Aims: The revised 2022 World Health Organization classification recognizes myeloid neoplasms with associated germline predisposition as a defined subcategory, underscoring the clinical significance of likely pathogenic (LPV) and pathogenic (PV) germline variation in these diseases. To better understand the role of LPV/PV in blood or marrow transplants (BMT), a curative therapy for myeloid neoplasms, we measure their frequency and association with mortality in two cohorts of donor-recipient pairs. Methods: LPV/PV frequencies in 665 cancer-related genes were measured using exomechip genotyping data in 1990 acute myeloid leukemia (AML) and myelodysplastic syndrome (MDS) patients and their unrelated donors, registered with the Center for International Blood and Marrow Transplant Research. Cox proportional hazard models were used to test variant association with recipient mortality one-year post-transplant. Results: Thirteen autosomal dominant (AD) LPV/PV in eight genes were found in 2.8% of patients and 2.2% of donors; those linked to autosomal recessive conditions appeared in 11.1% of patients and 11% of donors. The most common AD LPV/PV mutations in recipients were found in DDX41 (n = 18). For donors, the most frequent AD PVs occurred in CHEK2 (n = 21) and Fanconi Anemia (FA) genes (n = 7).
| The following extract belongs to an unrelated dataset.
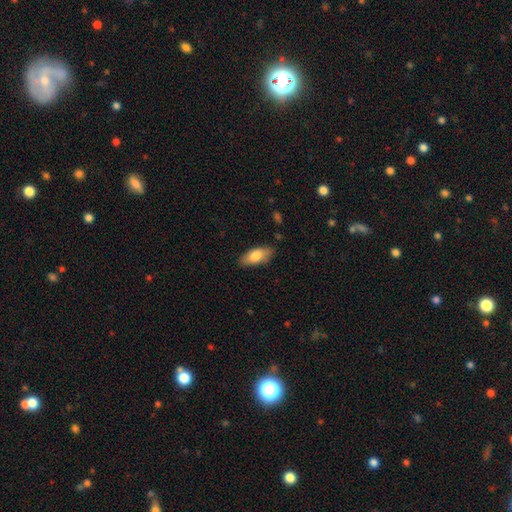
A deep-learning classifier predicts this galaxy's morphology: Smooth or featured? Predicted: smooth (p=0.79). How rounded? Predicted: in between (p=0.86). Merging? Predicted: none (p=0.83).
DDX41 and CHEK2 variation did not correlate with patient survival, but patients with donors with an LPV/PVs in an FA gene had lower survival (HR = 2.38, 95%CI: 1.06-5.31, P = 0.035) than patients whose donors did not have an FA LPV/PV. Conclusion: We identified LPVs/PVs in cancer genes in donors and recipients and are the first to show an association of donor FA PVs with mortality after BMT.